Manch einer wartet tatsächlich darauf, dass Knorr explodiert - und raus lässt, was handballerisch in ihm steckt. Als Sohn des früheren Nationalspielers Thomas Knorr (83 Länderspiele) hat er früh von den Besten gelernt. Schon im Alter von 18 Jahren wechselte er vom Drittligisten HSG Ostsee Neustadt/Grömitz in die Reserve des FC Barcelona, wo er auch bei der Profimannschaft aushalf; nach dem Wechsel zu GWD Minden absolviert er nun seine erste Saison bei den Rhein-Neckar Löwen, wo ihn der erfahrene Schweizer Mittelmann Andy Schmid anleitet. Die Löwen spielen zwar eine enttäuschende Saison, Knorr saß in der Hinrunde viel auf der Bank, seit ein paar Wochen zeigt er aber bessere Leistungen.

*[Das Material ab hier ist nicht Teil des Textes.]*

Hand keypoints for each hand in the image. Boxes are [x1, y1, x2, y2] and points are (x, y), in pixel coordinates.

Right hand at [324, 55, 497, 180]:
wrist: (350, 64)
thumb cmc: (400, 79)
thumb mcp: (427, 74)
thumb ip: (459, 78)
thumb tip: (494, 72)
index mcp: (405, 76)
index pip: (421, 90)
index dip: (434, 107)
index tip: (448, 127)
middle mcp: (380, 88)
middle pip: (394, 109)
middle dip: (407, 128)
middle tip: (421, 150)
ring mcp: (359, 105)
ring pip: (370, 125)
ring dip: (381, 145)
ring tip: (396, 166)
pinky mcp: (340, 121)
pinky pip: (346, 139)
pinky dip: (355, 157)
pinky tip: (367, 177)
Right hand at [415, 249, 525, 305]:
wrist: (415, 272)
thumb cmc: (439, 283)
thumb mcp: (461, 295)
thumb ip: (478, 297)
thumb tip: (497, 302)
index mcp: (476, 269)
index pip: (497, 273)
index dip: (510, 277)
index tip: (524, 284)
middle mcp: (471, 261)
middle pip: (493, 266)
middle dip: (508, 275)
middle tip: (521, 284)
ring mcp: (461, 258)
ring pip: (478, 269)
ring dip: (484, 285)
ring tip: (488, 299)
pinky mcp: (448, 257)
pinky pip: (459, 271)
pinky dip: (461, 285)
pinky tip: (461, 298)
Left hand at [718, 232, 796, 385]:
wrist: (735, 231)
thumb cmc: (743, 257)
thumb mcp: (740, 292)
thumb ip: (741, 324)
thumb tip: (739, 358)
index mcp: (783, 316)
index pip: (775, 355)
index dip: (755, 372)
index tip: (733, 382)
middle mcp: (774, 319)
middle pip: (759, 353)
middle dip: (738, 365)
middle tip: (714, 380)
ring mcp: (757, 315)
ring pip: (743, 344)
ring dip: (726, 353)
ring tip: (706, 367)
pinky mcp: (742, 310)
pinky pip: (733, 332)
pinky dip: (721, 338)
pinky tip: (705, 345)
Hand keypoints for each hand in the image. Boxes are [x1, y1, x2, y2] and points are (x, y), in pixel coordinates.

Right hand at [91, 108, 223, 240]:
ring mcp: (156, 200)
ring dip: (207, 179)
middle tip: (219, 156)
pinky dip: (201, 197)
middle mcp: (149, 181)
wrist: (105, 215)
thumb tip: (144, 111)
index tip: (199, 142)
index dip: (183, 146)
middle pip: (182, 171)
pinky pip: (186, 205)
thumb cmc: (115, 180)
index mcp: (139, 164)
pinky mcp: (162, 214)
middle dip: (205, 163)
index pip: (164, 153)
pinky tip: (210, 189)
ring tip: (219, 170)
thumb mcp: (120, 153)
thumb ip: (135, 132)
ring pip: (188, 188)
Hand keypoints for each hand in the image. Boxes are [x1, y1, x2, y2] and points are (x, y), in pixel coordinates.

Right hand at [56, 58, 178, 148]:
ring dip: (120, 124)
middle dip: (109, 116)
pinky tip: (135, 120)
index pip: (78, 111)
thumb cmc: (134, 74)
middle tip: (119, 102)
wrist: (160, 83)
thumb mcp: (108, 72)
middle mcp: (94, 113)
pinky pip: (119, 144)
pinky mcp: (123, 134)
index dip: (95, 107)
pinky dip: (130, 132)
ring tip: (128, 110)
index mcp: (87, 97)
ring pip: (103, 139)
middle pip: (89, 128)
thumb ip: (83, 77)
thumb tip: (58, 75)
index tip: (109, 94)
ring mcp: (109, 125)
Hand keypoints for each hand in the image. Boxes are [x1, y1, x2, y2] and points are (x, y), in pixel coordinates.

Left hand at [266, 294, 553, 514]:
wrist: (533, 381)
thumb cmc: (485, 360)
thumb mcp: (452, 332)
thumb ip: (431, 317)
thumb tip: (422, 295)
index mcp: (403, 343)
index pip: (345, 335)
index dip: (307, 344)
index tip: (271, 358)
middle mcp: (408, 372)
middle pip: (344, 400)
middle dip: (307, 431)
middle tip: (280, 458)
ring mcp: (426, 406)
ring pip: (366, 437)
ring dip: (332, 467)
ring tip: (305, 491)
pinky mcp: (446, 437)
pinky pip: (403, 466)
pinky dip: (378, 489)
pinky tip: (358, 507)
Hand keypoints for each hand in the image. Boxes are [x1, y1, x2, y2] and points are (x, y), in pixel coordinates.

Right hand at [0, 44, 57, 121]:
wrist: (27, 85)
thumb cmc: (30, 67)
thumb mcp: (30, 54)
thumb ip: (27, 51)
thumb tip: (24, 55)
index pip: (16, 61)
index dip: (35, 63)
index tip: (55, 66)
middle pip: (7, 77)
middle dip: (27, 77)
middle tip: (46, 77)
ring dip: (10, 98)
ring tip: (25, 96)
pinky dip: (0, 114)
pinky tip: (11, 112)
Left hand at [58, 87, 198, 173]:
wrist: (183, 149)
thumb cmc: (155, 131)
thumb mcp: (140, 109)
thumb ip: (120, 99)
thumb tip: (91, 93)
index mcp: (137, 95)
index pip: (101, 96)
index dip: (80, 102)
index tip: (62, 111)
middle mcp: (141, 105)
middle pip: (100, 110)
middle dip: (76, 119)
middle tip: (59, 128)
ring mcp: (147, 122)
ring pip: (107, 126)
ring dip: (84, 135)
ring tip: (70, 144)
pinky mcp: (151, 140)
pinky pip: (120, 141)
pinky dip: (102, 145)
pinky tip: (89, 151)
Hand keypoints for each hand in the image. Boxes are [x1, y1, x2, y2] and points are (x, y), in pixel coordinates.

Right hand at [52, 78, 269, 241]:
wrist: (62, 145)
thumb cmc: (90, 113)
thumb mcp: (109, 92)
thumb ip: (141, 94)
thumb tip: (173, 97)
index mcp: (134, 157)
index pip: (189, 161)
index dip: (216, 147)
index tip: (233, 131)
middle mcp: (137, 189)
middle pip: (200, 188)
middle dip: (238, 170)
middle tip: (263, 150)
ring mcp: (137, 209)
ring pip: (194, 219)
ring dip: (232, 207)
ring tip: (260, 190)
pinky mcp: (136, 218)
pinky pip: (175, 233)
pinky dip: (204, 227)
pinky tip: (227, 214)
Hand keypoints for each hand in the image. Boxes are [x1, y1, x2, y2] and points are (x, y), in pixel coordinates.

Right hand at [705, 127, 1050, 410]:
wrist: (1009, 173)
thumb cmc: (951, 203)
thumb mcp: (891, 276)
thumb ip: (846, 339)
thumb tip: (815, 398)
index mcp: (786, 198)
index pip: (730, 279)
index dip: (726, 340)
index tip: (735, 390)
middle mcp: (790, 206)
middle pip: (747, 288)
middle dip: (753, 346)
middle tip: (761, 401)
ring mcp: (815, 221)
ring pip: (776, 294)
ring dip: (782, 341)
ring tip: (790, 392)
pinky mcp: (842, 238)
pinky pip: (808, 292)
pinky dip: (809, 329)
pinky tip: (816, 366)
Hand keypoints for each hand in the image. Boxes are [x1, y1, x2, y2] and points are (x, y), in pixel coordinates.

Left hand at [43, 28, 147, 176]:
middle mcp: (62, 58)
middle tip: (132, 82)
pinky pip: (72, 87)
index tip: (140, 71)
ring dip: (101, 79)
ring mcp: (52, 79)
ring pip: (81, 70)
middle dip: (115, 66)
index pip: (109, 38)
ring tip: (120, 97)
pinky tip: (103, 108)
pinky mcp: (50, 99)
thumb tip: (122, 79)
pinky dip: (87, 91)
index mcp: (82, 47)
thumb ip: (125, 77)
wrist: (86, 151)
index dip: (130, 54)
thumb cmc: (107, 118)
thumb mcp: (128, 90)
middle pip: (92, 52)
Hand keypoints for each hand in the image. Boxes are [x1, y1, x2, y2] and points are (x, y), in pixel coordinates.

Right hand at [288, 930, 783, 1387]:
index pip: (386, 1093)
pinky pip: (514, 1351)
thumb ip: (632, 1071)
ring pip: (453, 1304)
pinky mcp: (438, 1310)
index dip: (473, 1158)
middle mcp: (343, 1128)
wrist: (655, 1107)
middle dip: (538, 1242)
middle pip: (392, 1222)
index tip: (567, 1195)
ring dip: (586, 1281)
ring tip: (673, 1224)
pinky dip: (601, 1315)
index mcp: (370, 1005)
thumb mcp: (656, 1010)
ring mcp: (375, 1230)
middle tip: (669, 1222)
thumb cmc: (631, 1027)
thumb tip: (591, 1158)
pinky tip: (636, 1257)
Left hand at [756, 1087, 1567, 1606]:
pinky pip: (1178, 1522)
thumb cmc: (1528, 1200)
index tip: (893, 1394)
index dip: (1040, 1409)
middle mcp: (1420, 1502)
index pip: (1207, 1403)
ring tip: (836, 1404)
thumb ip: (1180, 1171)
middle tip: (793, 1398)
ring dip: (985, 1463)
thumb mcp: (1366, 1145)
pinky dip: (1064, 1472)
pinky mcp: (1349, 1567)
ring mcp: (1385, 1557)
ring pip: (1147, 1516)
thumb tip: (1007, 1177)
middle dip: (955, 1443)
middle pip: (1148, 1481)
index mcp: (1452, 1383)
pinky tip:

Das ist auch Gislason aufgefallen. "Juri hat im Verein immer mehr seinen Platz gefunden", sagte der Bundestrainer, "ich bin gespannt, was er nun gegen die Färöer bringt." Gislason weiß natürlich: Was Technik, taktisches Gespür und Torinstinkt angeht, verfügt Knorr über alles, was er für eine Weltkarriere benötigt. Es wäre nahezu fahrlässig, künftig nicht auf Knorr zu setzen, der einer dieser kompletten Handballer ist, die eigentlich alles können - außer Torwart. Auf der Mittelposition hat man so einen in Deutschland lange nicht mehr gehabt. Der letzte war wohl Markus Baur, der Regisseur beim WM-Titel 2007.

Sind das die Fußstapfen, die Knorr zu füllen hat? Das Rüstzeug dazu bringt er mit, wenn er sich zwischenzeitlich nicht wieder selbst rausschießt. Doch Gislason ist kein nachtragender Typ. Was im Winter geschehen ist, sei längst vergessen, erklärte Gislason: "Wir werden noch lange Freude an Juri haben." Mit der kleinen Einschränkung: "Wenn alles gut läuft."